= Aetius (philosopher) =

1st- or 2nd-century AD Greek doxographer and philosopher

Aetius (/eɪˈiːʃiəs/; Ἀέτιος) was a 1st- or 2nd-century AD doxographer and Eclectic philosopher.

==Works==
None of Aetius' works survives today, but he solves a mystery about two major compilations of philosophical quotes. There are two extant books named De Placitis Philosophorum (Περὶ τῶν ἀρεσκόντων φιλοσόφοις φυσικῶν δογμάτων, "Opinions of the Philosophers") and Eclogae Physicae (Ἐκλογαὶ φυσικαὶ καὶ ἠθικαί, "Physical and Moral Extracts"). The first of these is by Pseudo-Plutarch and the second is by Stobaeus. They are clearly both abridgements of a larger work. Hermann Diels, in his great Doxographi Graeci (1879), discovered that the 5th-century CE theologian Theodoret had full versions of the quotes which were shortened in the abridgements. This means that Theodoret had managed to procure the original book which Pseudo-Plutarch and Stobaeus had shortened. He calls this book "Aetiou tên peri areskontôn sunagôgên (Ἀετίου περὶ τῶν Ἀρεσκόντων Συναγωγήν)" and therefore we ascribe the original Placita to Aetius.

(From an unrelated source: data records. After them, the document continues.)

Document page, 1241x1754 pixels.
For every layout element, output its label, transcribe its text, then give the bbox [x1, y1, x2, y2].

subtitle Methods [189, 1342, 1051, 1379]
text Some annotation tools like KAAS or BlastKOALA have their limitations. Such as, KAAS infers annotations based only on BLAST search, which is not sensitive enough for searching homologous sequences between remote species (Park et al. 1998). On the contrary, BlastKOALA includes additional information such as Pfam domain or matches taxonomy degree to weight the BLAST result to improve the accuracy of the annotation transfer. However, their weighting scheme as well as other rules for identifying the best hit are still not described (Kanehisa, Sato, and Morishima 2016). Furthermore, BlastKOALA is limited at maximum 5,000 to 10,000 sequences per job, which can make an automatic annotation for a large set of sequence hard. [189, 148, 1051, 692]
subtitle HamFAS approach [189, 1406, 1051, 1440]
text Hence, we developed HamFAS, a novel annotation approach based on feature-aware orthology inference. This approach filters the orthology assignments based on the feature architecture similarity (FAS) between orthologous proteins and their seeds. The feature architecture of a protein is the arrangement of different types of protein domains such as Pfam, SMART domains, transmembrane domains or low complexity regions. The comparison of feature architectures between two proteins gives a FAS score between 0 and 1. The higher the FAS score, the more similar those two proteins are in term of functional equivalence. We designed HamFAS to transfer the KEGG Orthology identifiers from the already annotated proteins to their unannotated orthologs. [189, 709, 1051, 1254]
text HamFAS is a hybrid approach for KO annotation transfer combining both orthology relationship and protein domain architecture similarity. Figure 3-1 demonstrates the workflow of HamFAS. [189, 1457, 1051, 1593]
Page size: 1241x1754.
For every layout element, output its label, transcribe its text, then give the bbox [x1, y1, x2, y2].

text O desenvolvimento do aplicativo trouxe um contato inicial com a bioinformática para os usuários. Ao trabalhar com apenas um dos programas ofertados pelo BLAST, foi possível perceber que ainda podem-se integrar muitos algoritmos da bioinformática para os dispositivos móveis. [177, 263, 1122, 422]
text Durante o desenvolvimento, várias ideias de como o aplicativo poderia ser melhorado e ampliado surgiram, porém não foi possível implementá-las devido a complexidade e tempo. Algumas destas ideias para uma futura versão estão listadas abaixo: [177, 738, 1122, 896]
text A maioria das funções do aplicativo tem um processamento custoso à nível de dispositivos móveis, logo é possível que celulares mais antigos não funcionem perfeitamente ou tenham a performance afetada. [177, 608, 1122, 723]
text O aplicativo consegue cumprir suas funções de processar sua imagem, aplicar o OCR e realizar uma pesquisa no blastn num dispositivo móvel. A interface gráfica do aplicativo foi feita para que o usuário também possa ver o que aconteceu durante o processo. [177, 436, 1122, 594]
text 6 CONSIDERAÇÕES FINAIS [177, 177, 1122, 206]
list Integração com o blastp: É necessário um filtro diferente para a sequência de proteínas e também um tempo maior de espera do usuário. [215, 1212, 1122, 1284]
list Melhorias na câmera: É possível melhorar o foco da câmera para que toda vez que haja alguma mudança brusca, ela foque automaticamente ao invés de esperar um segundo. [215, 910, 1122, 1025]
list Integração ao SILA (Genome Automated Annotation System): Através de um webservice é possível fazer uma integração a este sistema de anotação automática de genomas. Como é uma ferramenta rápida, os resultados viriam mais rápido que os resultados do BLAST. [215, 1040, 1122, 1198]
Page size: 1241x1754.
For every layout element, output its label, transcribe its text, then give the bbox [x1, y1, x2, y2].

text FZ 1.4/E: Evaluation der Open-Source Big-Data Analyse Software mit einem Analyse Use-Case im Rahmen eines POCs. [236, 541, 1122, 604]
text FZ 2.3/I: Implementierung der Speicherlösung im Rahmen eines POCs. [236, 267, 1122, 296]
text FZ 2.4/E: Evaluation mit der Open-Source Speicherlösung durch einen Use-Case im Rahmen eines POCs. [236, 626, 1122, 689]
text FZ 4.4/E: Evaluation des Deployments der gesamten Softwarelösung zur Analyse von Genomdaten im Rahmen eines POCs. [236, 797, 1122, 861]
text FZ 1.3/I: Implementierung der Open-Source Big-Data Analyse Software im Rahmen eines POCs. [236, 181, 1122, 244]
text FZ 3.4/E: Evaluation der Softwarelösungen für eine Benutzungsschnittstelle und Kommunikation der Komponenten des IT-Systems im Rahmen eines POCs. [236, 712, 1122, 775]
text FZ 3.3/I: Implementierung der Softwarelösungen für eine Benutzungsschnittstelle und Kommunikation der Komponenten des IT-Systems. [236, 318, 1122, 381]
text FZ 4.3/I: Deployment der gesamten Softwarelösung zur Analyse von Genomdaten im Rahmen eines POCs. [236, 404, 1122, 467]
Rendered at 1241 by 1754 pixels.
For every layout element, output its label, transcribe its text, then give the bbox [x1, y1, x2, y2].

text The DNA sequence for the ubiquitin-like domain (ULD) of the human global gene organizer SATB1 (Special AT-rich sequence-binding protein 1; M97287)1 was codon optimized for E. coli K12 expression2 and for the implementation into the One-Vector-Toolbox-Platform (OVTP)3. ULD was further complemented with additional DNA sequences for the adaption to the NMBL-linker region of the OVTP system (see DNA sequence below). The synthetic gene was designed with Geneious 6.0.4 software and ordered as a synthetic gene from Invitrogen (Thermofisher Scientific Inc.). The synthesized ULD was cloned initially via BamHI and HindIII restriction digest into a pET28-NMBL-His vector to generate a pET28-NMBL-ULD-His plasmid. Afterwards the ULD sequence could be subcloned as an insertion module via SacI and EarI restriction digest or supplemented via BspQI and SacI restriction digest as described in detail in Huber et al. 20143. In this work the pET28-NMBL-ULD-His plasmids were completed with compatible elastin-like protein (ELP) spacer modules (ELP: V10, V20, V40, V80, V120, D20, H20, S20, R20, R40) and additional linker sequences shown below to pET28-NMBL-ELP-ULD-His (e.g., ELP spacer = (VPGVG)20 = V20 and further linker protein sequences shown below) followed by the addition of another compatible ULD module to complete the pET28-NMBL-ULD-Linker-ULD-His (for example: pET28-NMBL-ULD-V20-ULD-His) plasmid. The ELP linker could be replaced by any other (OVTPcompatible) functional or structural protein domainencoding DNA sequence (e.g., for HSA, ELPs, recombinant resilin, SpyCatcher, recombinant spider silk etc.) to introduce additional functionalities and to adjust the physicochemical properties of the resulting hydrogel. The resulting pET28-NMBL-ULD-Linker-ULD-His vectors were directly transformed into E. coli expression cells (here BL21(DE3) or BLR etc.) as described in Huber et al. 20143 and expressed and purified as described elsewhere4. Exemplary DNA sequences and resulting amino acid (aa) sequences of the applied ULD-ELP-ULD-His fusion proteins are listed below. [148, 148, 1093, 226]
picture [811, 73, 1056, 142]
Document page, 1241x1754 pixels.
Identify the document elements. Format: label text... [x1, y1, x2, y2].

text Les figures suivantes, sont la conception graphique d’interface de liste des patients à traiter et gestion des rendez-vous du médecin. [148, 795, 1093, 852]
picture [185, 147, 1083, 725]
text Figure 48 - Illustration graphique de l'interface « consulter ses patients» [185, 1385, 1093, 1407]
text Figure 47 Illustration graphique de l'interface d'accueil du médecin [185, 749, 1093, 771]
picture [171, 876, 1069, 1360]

Diels claimed that Aetius himself was merely abridging a work which Diels (1879) called Oldest Tenets or, in Latin, Vetusta Placita. Unlike Aetius, whose existence is attested by Theodoret, the Vetusta Placita is Diels' invention and is generally disregarded by modern classicists.

Quotes which are ascribed to Aetius in scholarly essays were actually discovered in either the abridgements of Pseudo-Plutarch or Stobaeus, or Theodoret's full quotes in rare cases, or finally one of several ancient authors who provided corrections to misquotes in one of these works.